Today’s case from the drafting hall of shame is a case recently decided by the Nebraska Supreme Court, Coral Production Corp. v. Central Resources, Inc., 273 Neb. 379 (Neb. 2007).
This case arose out of a dispute between owners of fractional working interests in oil and gas assets. When Central put its oil and gas assets up for sale, Coral claimed that under the joint operating agreement between the parties it had a preferential right to purchase Central’s Nebraska assets.
Central disputed this claim and sold 70% of its assets, including its Nebraska assets, to one company without giving Coral an opportunity to purchase the assets. Central had previously sold its other assets to a different company.
The joint operating agreement provided that the preferential right wouldn’t apply if “substantially all of the assets and/or stock of the selling party is sold to a non-affiliated third party,” but Coral contended that Central’s sale of its oil and gas assets didn’t fall within that exception because Central had sold the assets to more than one nonaffiliated person.
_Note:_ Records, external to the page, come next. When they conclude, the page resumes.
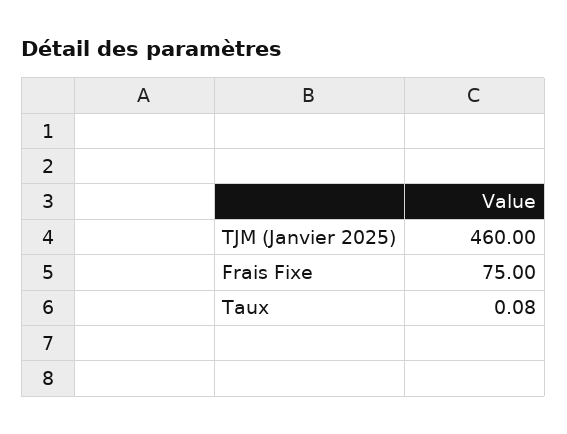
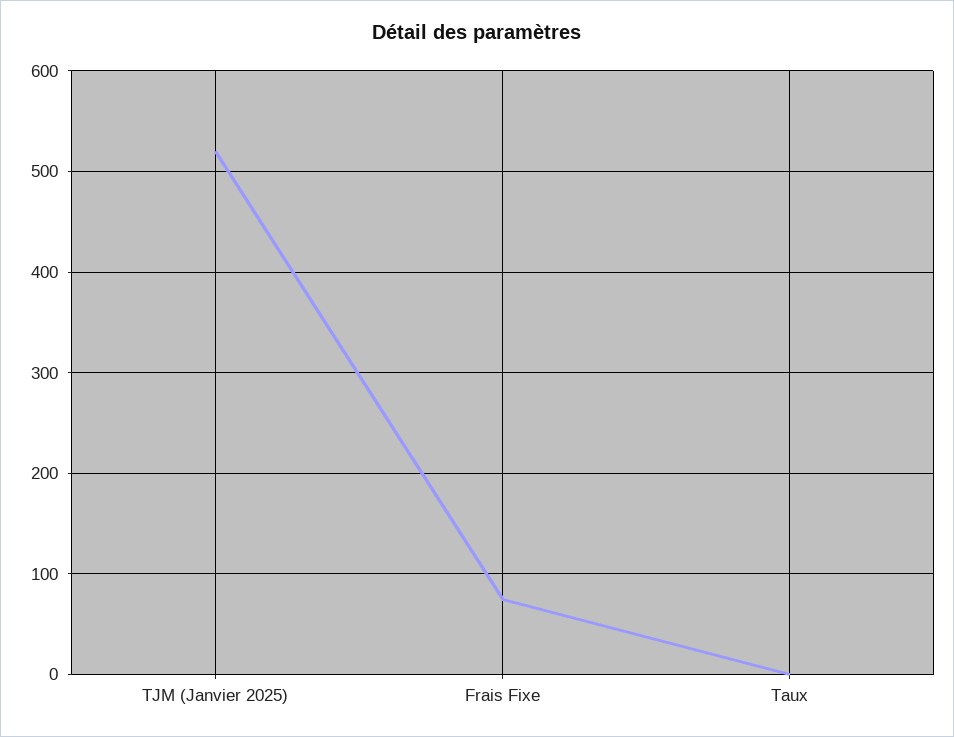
  {
-   "TJM (Janvier 2025)": 460,
+   "TJM (Janvier 2025)": 520,
    "Frais Fixe": 75,
    "Taux": 0.08
  }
Central countered that Coral’s interpretation of the exception conflicted with a rule of construction in article I of the joint operating agreement. That rule read as follows: “Unless the context otherwise clearly indicates, words used in the singular include the plural, the plural includes the singular, and the neuter gender includes the masculine and the feminine.”
With respect to this argument, the district court held in favor of Central, and the supreme court affirmed. But the court’s holding isn’t actually what interests me about this case. Instead, it brings to mind the following two recommendations:
First, whenever you’re drafting a provision that refers to a thing or an unnamed person, consider whether you want that provision to apply (1) regardless of the number of things or persons, (2) only with respect to one thing or person, or (3) only with respect to more than one thing or person. In most contexts, the first meaning is the one you’ll want to convey. In that case, you should make it explicit by using “one or more.” For purposes of the exception in the joint operating agreement, Central would have been advised to have it refer to “one or more non-affiliated persons.” (Note my aversion to third party; see MSCD 9.56.)
Second, don’t rely on a “rule of construction” of the sort included in article I of the joint operating agreement. For one thing, such a rule applies a Procrustean regime to a contract—one’s entitled to wonder whether throughout a contract every use of the singular really is intended to include the plural. And you could drive a truck through the caveat “Unless the context otherwise clearly indicates.” If the parties get into an argument over singular versus plural, it’s entirely likely that this sort of rule of construction won’t dissuade one or more parties from filing a lawsuit. And that’s exactly what came to pass in this case.